TRY IT - How many lines below contain the word "Figure"? Reply solely with the number.

DATA SUPPLIED -
____

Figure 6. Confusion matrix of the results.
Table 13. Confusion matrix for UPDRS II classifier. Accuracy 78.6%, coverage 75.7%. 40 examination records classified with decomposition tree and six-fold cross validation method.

____

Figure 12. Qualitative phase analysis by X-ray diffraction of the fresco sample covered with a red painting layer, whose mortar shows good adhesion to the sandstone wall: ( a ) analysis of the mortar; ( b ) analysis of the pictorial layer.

____

SOLUTION TO THIS EXERCISE - 2